Fever, aches, some stomach discomfort. You have the flu, especially if it's in your neighborhood or place of employment. You have the flu. No need to see a specialist to determine that it really isn't Ebola. Once in a while, someones not going to have the flu. They're going to have a rare condition or disease. There's a reason we're not looking for that, it's a rare condition. Ebola is very rare, and I would object to suggestions that I had contracted it if I had flu like symptoms.
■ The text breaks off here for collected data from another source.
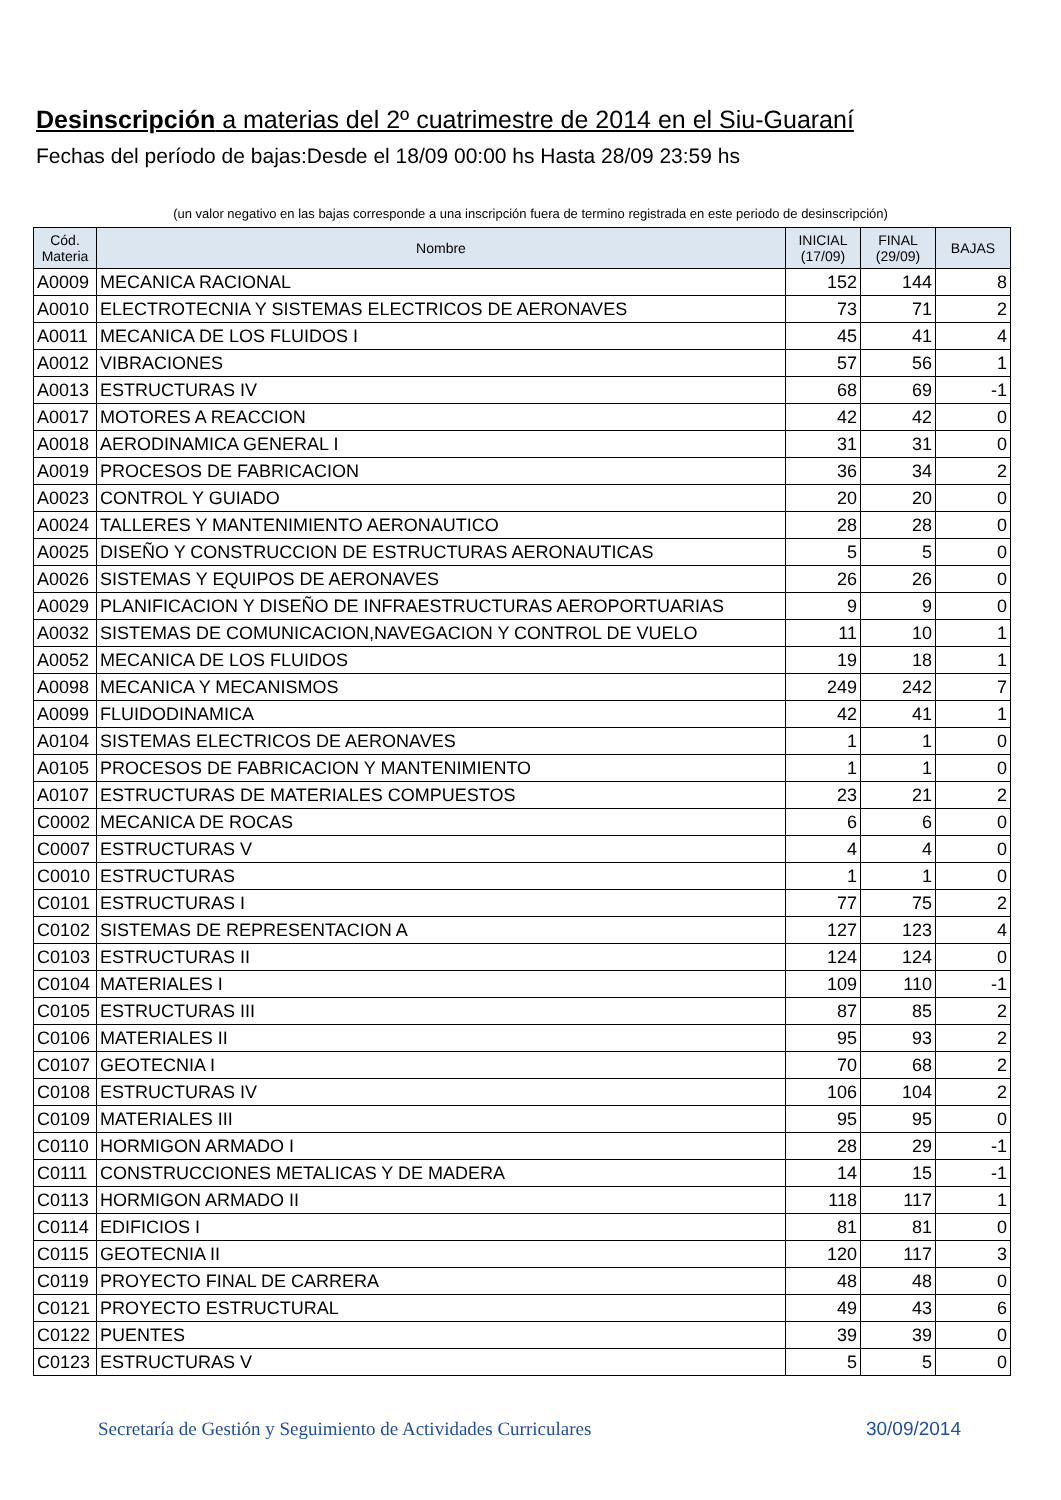Desinscripción a materias del 2º cuatrimestre de 2014 en el Siu-Guaraní
Fechas del período de bajas:Desde el 18/09 00:00 hs Hasta 28/09 23:59 hs
(un valor negativo en las bajas corresponde a una inscripción fuera de termino registrada en este periodo de desinscripción)
| Cód. Materia | Nombre | INICIAL (17/09) | FINAL (29/09) | BAJAS |
| --- | --- | --- | --- | --- |
| A0009 | MECANICA RACIONAL | 152 | 144 | 8 |
| A0010 | ELECTROTECNIA Y SISTEMAS ELECTRICOS DE AERONAVES | 73 | 71 | 2 |
| A0011 | MECANICA DE LOS FLUIDOS I | 45 | 41 | 4 |
| A0012 | VIBRACIONES | 57 | 56 | 1 |
| A0013 | ESTRUCTURAS IV | 68 | 69 | -1 |
| A0017 | MOTORES A REACCION | 42 | 42 | 0 |
| A0018 | AERODINAMICA GENERAL I | 31 | 31 | 0 |
| A0019 | PROCESOS DE FABRICACION | 36 | 34 | 2 |
| A0023 | CONTROL Y GUIADO | 20 | 20 | 0 |
| A0024 | TALLERES Y MANTENIMIENTO AERONAUTICO | 28 | 28 | 0 |
| A0025 | DISEÑO Y CONSTRUCCION DE ESTRUCTURAS AERONAUTICAS | 5 | 5 | 0 |
| A0026 | SISTEMAS Y EQUIPOS DE AERONAVES | 26 | 26 | 0 |
| A0029 | PLANIFICACION Y DISEÑO DE INFRAESTRUCTURAS AEROPORTUARIAS | 9 | 9 | 0 |
| A0032 | SISTEMAS DE COMUNICACION,NAVEGACION Y CONTROL DE VUELO | 11 | 10 | 1 |
| A0052 | MECANICA DE LOS FLUIDOS | 19 | 18 | 1 |
| A0098 | MECANICA Y MECANISMOS | 249 | 242 | 7 |
| A0099 | FLUIDODINAMICA | 42 | 41 | 1 |
| A0104 | SISTEMAS ELECTRICOS DE AERONAVES | 1 | 1 | 0 |
| A0105 | PROCESOS DE FABRICACION Y MANTENIMIENTO | 1 | 1 | 0 |
| A0107 | ESTRUCTURAS DE MATERIALES COMPUESTOS | 23 | 21 | 2 |
| C0002 | MECANICA DE ROCAS | 6 | 6 | 0 |
| C0007 | ESTRUCTURAS V | 4 | 4 | 0 |
| C0010 | ESTRUCTURAS | 1 | 1 | 0 |
| C0101 | ESTRUCTURAS I | 77 | 75 | 2 |
| C0102 | SISTEMAS DE REPRESENTACION A | 127 | 123 | 4 |
| C0103 | ESTRUCTURAS II | 124 | 124 | 0 |
| C0104 | MATERIALES I | 109 | 110 | -1 |
| C0105 | ESTRUCTURAS III | 87 | 85 | 2 |
| C0106 | MATERIALES II | 95 | 93 | 2 |
| C0107 | GEOTECNIA I | 70 | 68 | 2 |
| C0108 | ESTRUCTURAS IV | 106 | 104 | 2 |
| C0109 | MATERIALES III | 95 | 95 | 0 |
| C0110 | HORMIGON ARMADO I | 28 | 29 | -1 |
| C0111 | CONSTRUCCIONES METALICAS Y DE MADERA | 14 | 15 | -1 |
| C0113 | HORMIGON ARMADO II | 118 | 117 | 1 |
| C0114 | EDIFICIOS I | 81 | 81 | 0 |
| C0115 | GEOTECNIA II | 120 | 117 | 3 |
| C0119 | PROYECTO FINAL DE CARRERA | 48 | 48 | 0 |
| C0121 | PROYECTO ESTRUCTURAL | 49 | 43 | 6 |
| C0122 | PUENTES | 39 | 39 | 0 |
| C0123 | ESTRUCTURAS V | 5 | 5 | 0 |
Secretaría de Gestión y Seguimiento de Actividades Curriculares 30/09/2014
The trick is for the Doctors to work hard to try and heal you. The other half of that coin, is for you to admit that Doctor's aren't supposed to be perfect, and it might take a few trials and errors to get to the point where you are again healthy or whole. So if you're ever on a Jury in a Malpractice trial, ask yourself this. Is it reasonable to assume the Doctor was trying hard at the time the so called "Mistake" happened? Was he using his best judgement and all of his knowledge and experience? If the answer is yes. Then we have nothing more we can ask of a person. We can't ask that they give us more than their very best.

1 Comments:

Anonymous Anonymous said...

If you refuse to address a patient's pointing out oozing infections from a surgical wound, knowing your hospital is facing serious lawsuits regarding their OR infection rates, throw a series of antibiotics at it and don't follow up with enough concern, even IV rounds, then have to have a director of infectious diseases in the region FORCE the doctor to remove a plate that housed the staph infection causing bone death and rending the leg no longer viable, is that malpractice? Because the hospital protocol was followed, so everyone said no.

Probably because he was cheaper dead then alive to them.